I challenge you to divide your to-do list into a “Task” and “People” column to ensure you make time for connecting with people. Focus on building the relationships your ministry needs. Tasks will likely be the larger quantity of our time, but our ministries need the quality time of doing life together.
2. Keep the Focus on a Few
When you read the first step, you probably had a moment of panic. You may have thought, How will I do all that?
Unless you’re a superhero, you can’t! Once the number of kids, parents, and leaders reaches twenty, you’ve likely reached a point when you need help to adequately pour into those relationships. This is when you implement the next step and keep the focus on a few.
Just to be clear, keeping the focus on a few doesn’t mean you build relationships with some people and ignore others. It means that you prioritize a few relationships to pour into with the understanding that they will also pour into a few who pour into a few…and so on.
This is the model of relational ministry that Jesus employed as He called His disciples. He spent more time with the disciples so that they could continue to minister throughout Judea, Samaria, and to the ends of the world.
A good rule is to make sure that every fifteen individuals have someone who is caring for them. This ratio ensures that every kid, parent, or leader is known and loved on more than a superficial level.
It also ensures that leaders charged with shepherding these fifteen can do so without sacrificing the time it takes for family, work, and other relationships.
3. Plan and Prepare for Connection
Relational ministry doesn’t just happen. It requires intentionality. It requires us to plan ahead so that relationships can form and grow every time our ministry doors are open.
The third action reminds us that we need to plan and prepare for connection.
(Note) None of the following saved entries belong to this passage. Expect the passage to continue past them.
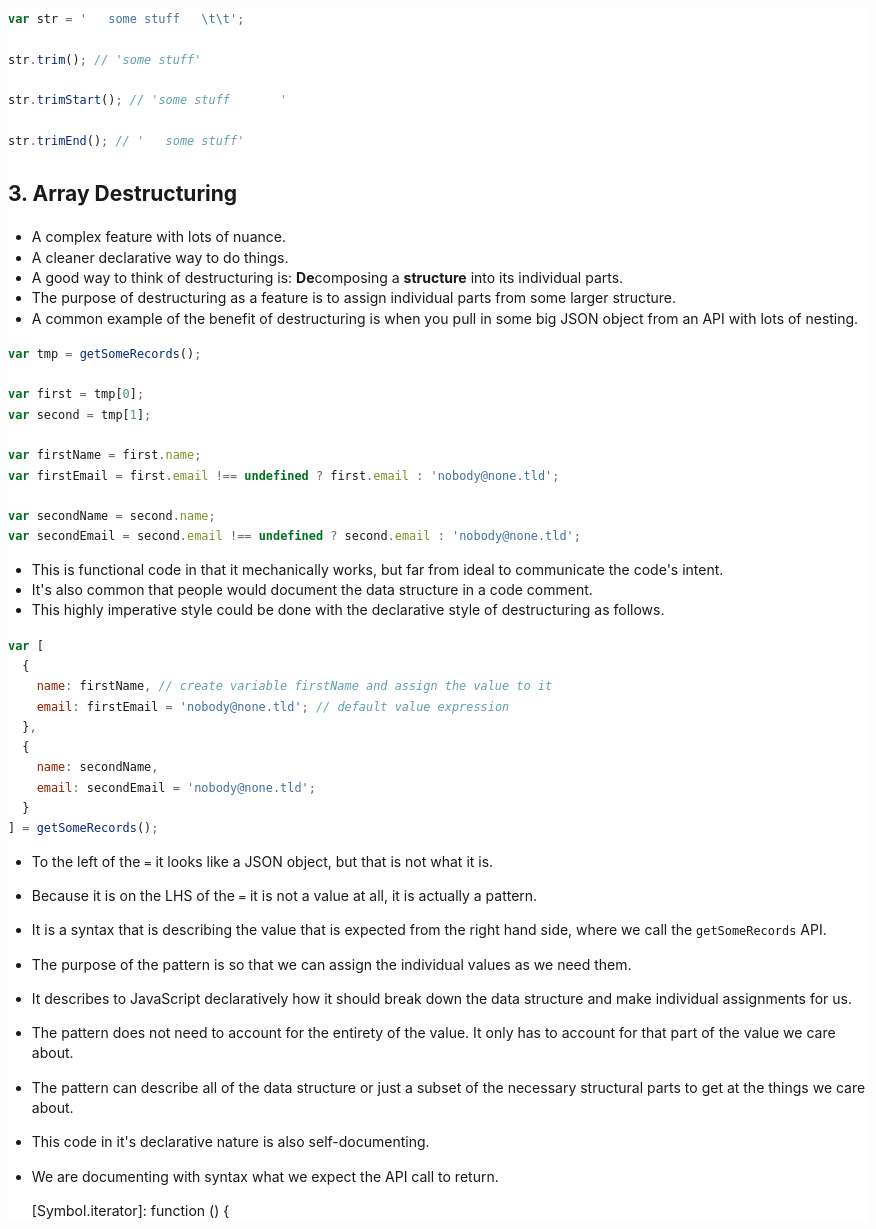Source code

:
 ```js
var str = '   some stuff   \t\t';

str.trim(); // 'some stuff'

str.trimStart(); // 'some stuff       '

str.trimEnd(); // '   some stuff'
```

## 3. Array Destructuring

- A complex feature with lots of nuance.
- A cleaner declarative way to do things.
- A good way to think of destructuring is: **De**composing a **structure** into its individual parts.
- The purpose of destructuring as a feature is to assign individual parts from some larger structure.
- A common example of the benefit of destructuring is when you pull in some big JSON object from an API with lots of nesting.

```js
var tmp = getSomeRecords();

var first = tmp[0];
var second = tmp[1];

var firstName = first.name;
var firstEmail = first.email !== undefined ? first.email : 'nobody@none.tld';

var secondName = second.name;
var secondEmail = second.email !== undefined ? second.email : 'nobody@none.tld';
```

- This is functional code in that it mechanically works, but far from ideal to communicate the code's intent.
- It's also common that people would document the data structure in a code comment.
- This highly imperative style could be done with the declarative style of destructuring as follows.

```js
var [
  {
    name: firstName, // create variable firstName and assign the value to it
    email: firstEmail = 'nobody@none.tld'; // default value expression
  },
  {
    name: secondName,
    email: secondEmail = 'nobody@none.tld';
  }
] = getSomeRecords();
```

- To the left of the `=` it looks like a JSON object, but that is not what it is.
- Because it is on the LHS of the `=` it is not a value at all, it is actually a pattern.
- It is a syntax that is describing the value that is expected from the right hand side, where we call the `getSomeRecords` API.
- The purpose of the pattern is so that we can assign the individual values as we need them.
- It describes to JavaScript declaratively how it should break down the data structure and make individual assignments for us.
- The pattern does not need to account for the entirety of the value. It only has to account for that part of the value we care about.
- The pattern can describe all of the data structure or just a subset of the necessary structural parts to get at the things we care about.
- This code in it's declarative nature is also self-documenting.
- We are documenting with syntax what we expect the API call to return.


  [Symbol.iterator]: function () {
Ministry gatherings can be hosted to foster relationships that help kids, leaders, and parents grow in their relationships with Jesus.
As you choose curriculum and plan for your regular programming, try to provide opportunities for kids to make friendships in the classroom. While preparing to train volunteers on your team, think about how you will create space for them to connect. When communicating with parents, create a way for them to encourage and support one another through in-person or online groups.
This upcoming week, simply walk slowly through the hallways so people know that you are inviting leaders, children, and parents to connect with you. As you walk, look closely to see where you can better plan and prepare for relationships to grow.
4. Celebrate Relationships Publicly and Often
It’s important to see our ministries grow in relationships. If this is our desire, we need to remember that we cultivate what we celebrate. The aspects of our ministry that we get excited for and talk about are the very things that our leaders will value and strive to achieve. For this reason, we want to celebrate relationships publicly and often.
A few weeks ago, I got the opportunity to share with all our volunteer team how one of their teammates, Don, invested in a small group of boys during their 4th grade and 5th grade year. We highlighted Don’s faithfulness to serve every week and how it led to one of the boys asking Don to baptize him in church.
It was such a beautiful reminder of how leaders can make an eternal impact on kids.
As we see the gospel changing lives of kids and families, it’s important that we take time to celebrate the leaders who invest with those kids and share Jesus with them. Leaders who hear these stories will better understand the purpose and goal of their service.
Find a leader this week and share a story about their impact with the rest of your team.
I pray these 4 steps are helpful in building a more relational ministry. I hope you will take the challenges given and start making steps to make people the priority, to focus on a few, to plan and prepare for connection, and to celebrate relationships publicly and often.
I have one more challenge for you. Just as I promised Mr. Aubrey, I want to train other leaders based on the example he and Mrs. Joyce set for me.
I’ll leave you with the advice he asked me pass along, “Keep loving those kids. You can’t teach kids love; you have to live it. Just keep on loving kids, planting the seed, and then you get to see what God does.”